Polymorphism with references does not behave as expected

Question

As I understand it, polymorphism with references should work exactly as it does with pointers.

However, consider the following example: the calls to doer() are correctly dispatched when using pointers, but the "B version" seems to be called in both case when using a reference.

I cannot figure out the reason why the following example is behaving in the way it does. Why is the "B version" called in both cases when using a reference?

#include <iostream>

class B;
class C;

void doer(B *x) {
    std::cout << "B version" << std::endl;
}

void doer(C *x) {
    std::cout << "C version" << std::endl;
}

class A {
public:
    virtual ~A() {}
    virtual void doit() = 0;
};

class B: public A {
public:
    virtual void doit() override {
        doer(this);
    }
};

class C: public A {
public:
    virtual void doit() override {
        doer(this);
    }
};

int main() {
    B b;
    C c;

    A *a = &b;
    a->doit(); // B version gets called, OK
    a = &c;
    a->doit(); // C version is called, OK

    A &d = b;
    d.doit(); // B version is called, OK
    d = c;
    d.doit(); // B version is called again??
}

Answer 1

Here you assign a reference:

A &d = b;
d.doit(); // B version is called, OK

Here you overwrite the object reffered to by d with c (it's no longer the definition of a reference):

d = c;
d.doit(); // B version is called again??

That's the main difference between references and pointers. A reference is like a constant pointer that you can only assign at definition. Afterwards, whenever you use the reference, it means the object you've referred to.

In fact when you do d = c; some slicing occurs. The object d is in fact a B, but the operator= from A is called, copying only member data of A.

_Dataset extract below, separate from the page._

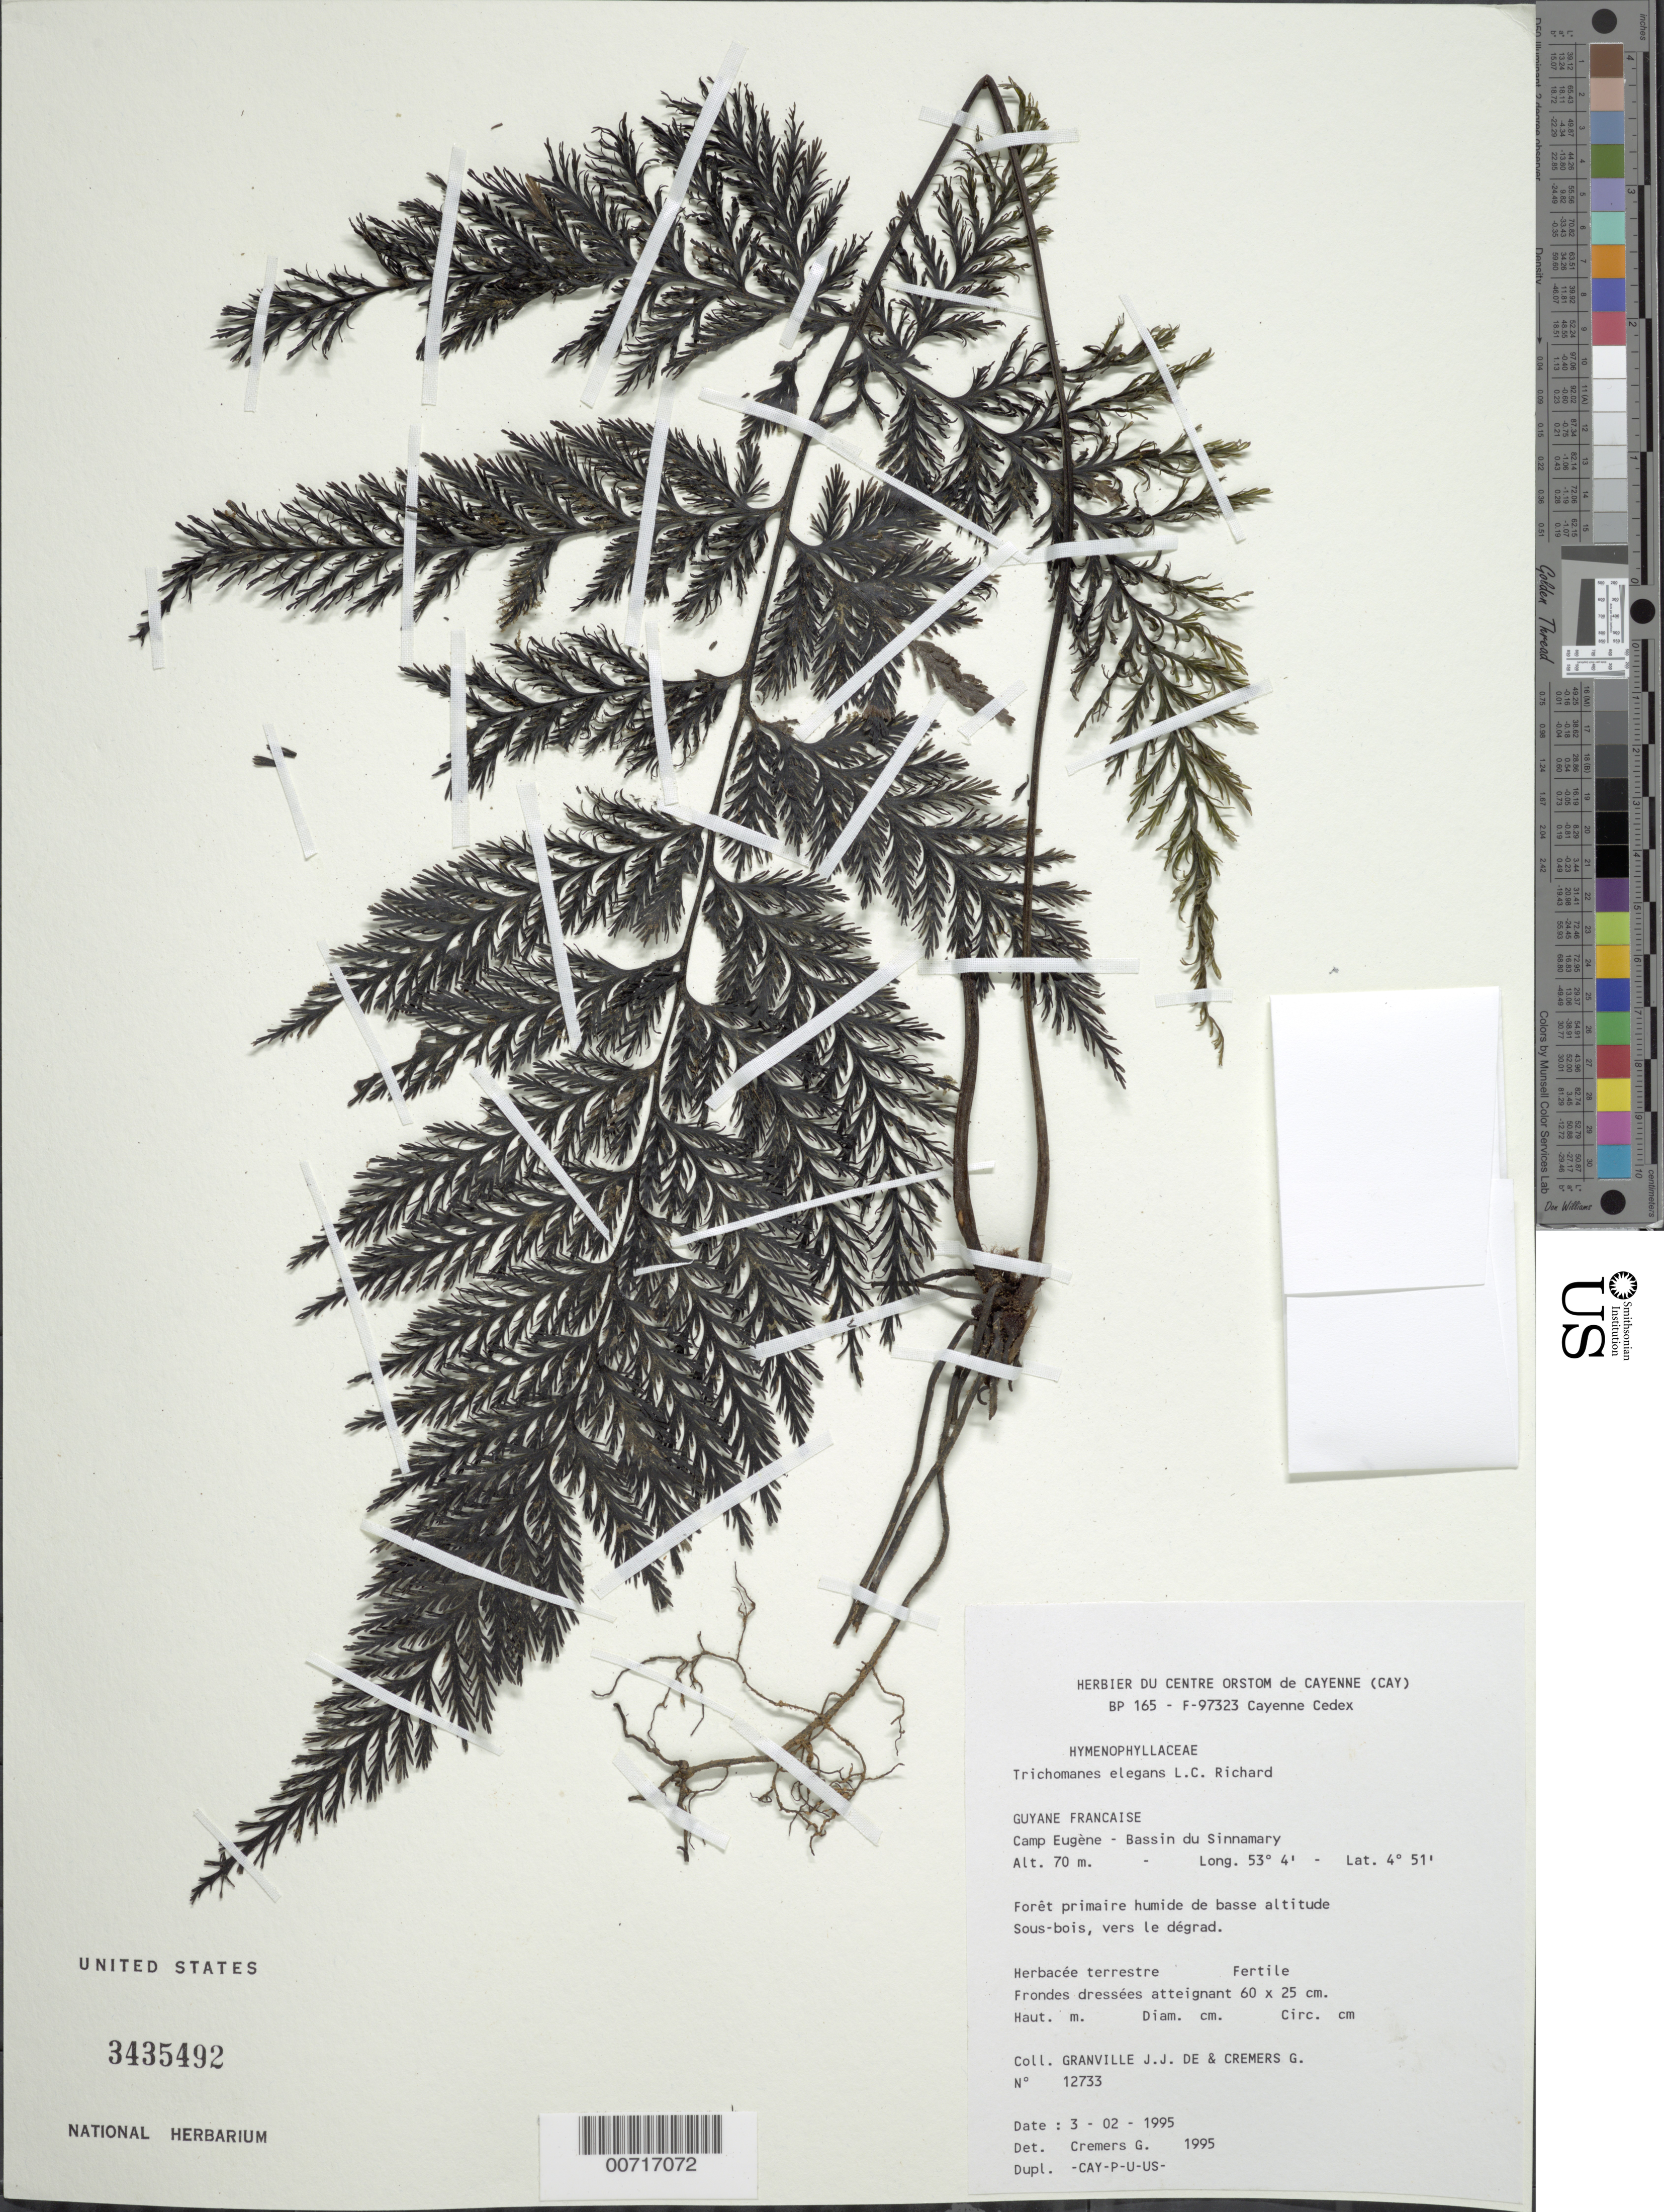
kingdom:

Here how to demonstrate this statement:

class A {
public:
    ...
    A& operator= (A a) {
        cout << "A::operator=" << endl;  // just to show what happens when d=c is called
        return *this; 
    }
};
class B : public A {
public:
    int x;   // add some variables for B
    virtual void doit() override {
        cout << "B::doit() " << x << endl; 
        doer(this);
    }
};
class C : public A {
public:
    int a,b; // add aditional variables for C
    virtual void doit() override {
        cout << "C::doit() " << a << ","<<b << endl;
        doer(this);
     }
};
...
b.x = 123;  // put some class specific variables in C
c.a = 222;  c.b = 333;  // put some class specific variables in C
A &d = b;  // assignement of the reference.  d reffers to a b object
d.doit();  // B version is called, OK
d = c;     // but an A object is copied (so only A subobject of c is taken
           // to overwrite A subobject of d)
d.doit();  // B version is called becaus again?? => yes !! because it's still a B
           // And you see that the B part of the object is left intact by A::operator=
cout << typeid(d).name() << endl; 
           // remember at this point that d still refers to b !

Answer 2

References are bound by their referent for their entire lifetime, and, unlike pointers, require initialization. Using the assignment operator calls the assignment operator of the referent, and does not reassign the reference:

A &d = b;
d = c;

Here d = c calls the assignment operator from the base class A subobject contained in d, and copies the A subobject data contained in c.